PDA

View Full Version : Stripping HTML tags from string in JavaScript?


MagSafe
2008-07-20, 12:42
Hi all,

Does anyone know of a way to strip out all HTML from a string, for example:


function stripHTML(myString)
{
// remove anything within '<>' brackets?

return myString;
}

myString = "<span><b>Some text</b></span>"

document.write stripHTML(myString)


Result:

Some text



Thanks :)

chucker
2008-07-20, 12:55
function stripHTML(s) {
return s.replace(/<(.|\n)*?>/g, '');
}

var string = "<span><b>Some text</b></span>"

document.write(stripHTML(string));

MagSafe
2008-07-20, 13:14
Hi Chucker,

Thanks for that, I managed to find a regular expression that seems to be working pretty well :)

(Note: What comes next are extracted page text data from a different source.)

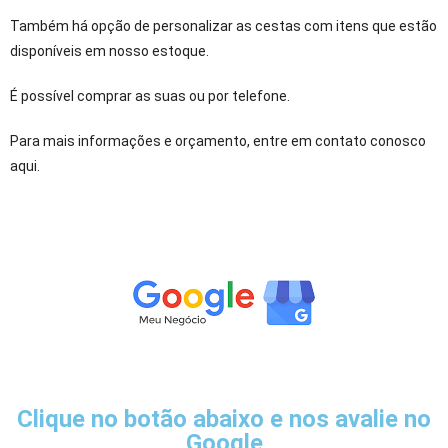
Também há opção de personalizar as cestas com itens que estão
disponíveis em nosso estoque.
É possível comprar as suas ou por telefone.
Para mais informações e orçamento, entre em contato conosco
aqui.
Clique no botão abaixo e nos avalie no
Google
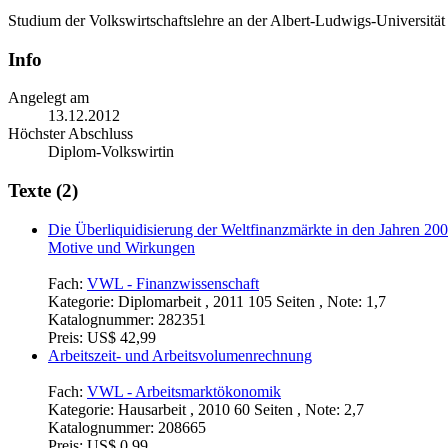
Studium der Volkswirtschaftslehre an der Albert-Ludwigs-Universitä
Info
Angelegt am
13.12.2012
Höchster Abschluss
Diplom-Volkswirtin
Texte (2)
Die Überliquidisierung der Weltfinanzmärkte in den Jahren 20
Motive und Wirkungen
Fach:
VWL - Finanzwissenschaft
Kategorie:
Diplomarbeit , 2011 105 Seiten , Note: 1,7
Katalognummer:
282351
Preis:
US$ 42,99
Arbeitszeit- und Arbeitsvolumenrechnung
Fach:
VWL - Arbeitsmarktökonomik
Kategorie:
Hausarbeit , 2010 60 Seiten , Note: 2,7
Katalognummer:
208665
Preis:
US$ 0,99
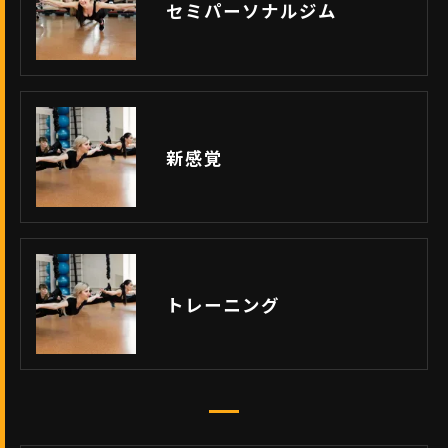
セミパーソナルジム
新感覚
トレーニング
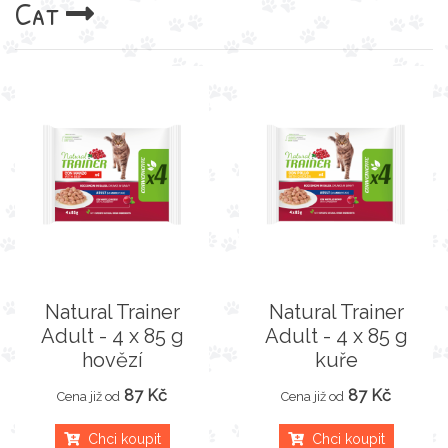
Cat
Natural Trainer
Natural Trainer
Adult - 4 x 85 g
Adult - 4 x 85 g
hovězí
kuře
87 Kč
87 Kč
Cena již od
Cena již od
Chci koupit
Chci koupit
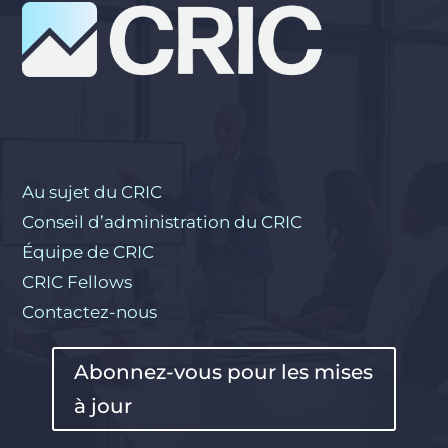
Au sujet du CRIC
Conseil d’administration du CRIC
Équipe de CRIC
CRIC Fellows
Contactez-nous
Abonnez-vous pour les mises
à jour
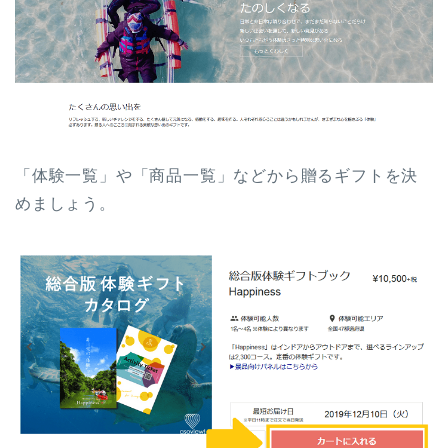
「体験一覧」や「商品一覧」などから贈るギフトを決
めましょう。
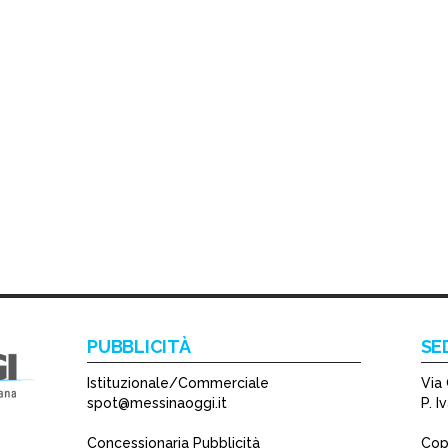
PUBBLICITÀ
SE
Istituzionale/Commerciale
Via 
spot@messinaoggi.it
P. 
Concessionaria Pubblicità
Copy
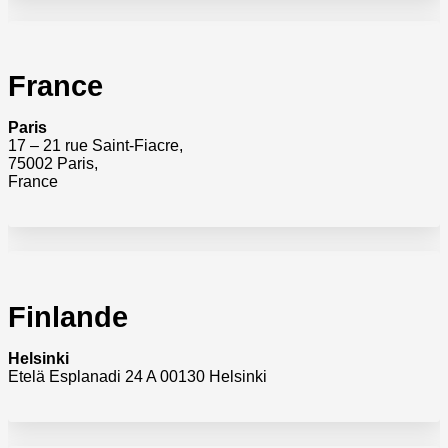
France
Paris
17 – 21 rue Saint-Fiacre,
75002 Paris,
France
Finlande
Helsinki
Etelä Esplanadi 24 A 00130 Helsinki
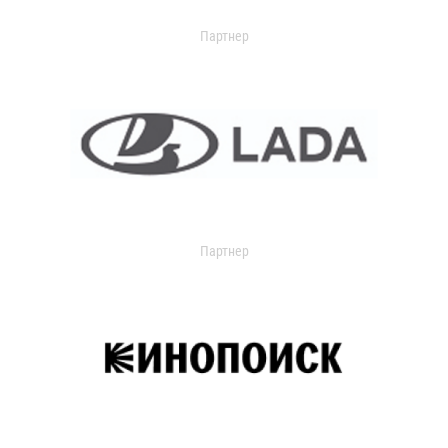
Партнер
Партнер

// remove html tags from content
function stripHTML(s)
{
// replace html tags with nothing
s = s.replace(/<(?:.|\s)*?>/g,"");

// return content
return s;
}

Edit: Too slow :p , you must've found the same link I did :)

chucker
2008-07-20, 13:34
http://imgs.xkcd.com/comics/regular_expressions.png (http://xkcd.com/208/)

:D

MagSafe
2008-07-20, 13:38
lol, very appropriate :p

ast3r3x
2008-07-24, 18:28
All the while keeping in mind that those will match anything inbetween < and >. Which can be quite problematic if you just happen to be using those in your sentence and the webpage keeps removing large chunks of your text for unknown reasons. However if you had a better (http://regexlib.com/UserPatterns.aspx?authorId=a665e1aa-0726-4dfc-8297-c38e0e3777ff) regex :p

I made these a while ago, but honestly I think you want the first one.

chucker
2008-07-24, 23:01
All the while keeping in mind that those will match anything inbetween < and >. Which can be quite problematic if you just happen to be using those in your sentence and the webpage keeps removing large chunks of your text for unknown reasons.

Luckily, you can't use those within a sentence. If you actually wanted to use those characters, you'd have to encode them as entities.

ast3r3x
2008-07-25, 05:39
No encoding would go on since I assume this is client side since he is using js. They could be talking about math or just making a silly comment like beer > food. Or I've seen things like <sarcasm> ... </sarcasm>. People would be disappointed if such things were removed unnecessarily. I concede it isn't likely it will cause harm, but that doesn't mean that it will never happen and shouldn't be considered.

Of course I am curious as to why he is doing this since sanitizing a user input HAS to be done on the server anyways.

*Really you probably shouldn't be deleting content randomly, if you don't allow html, then just do what chucker said and encode everything they input as html entities.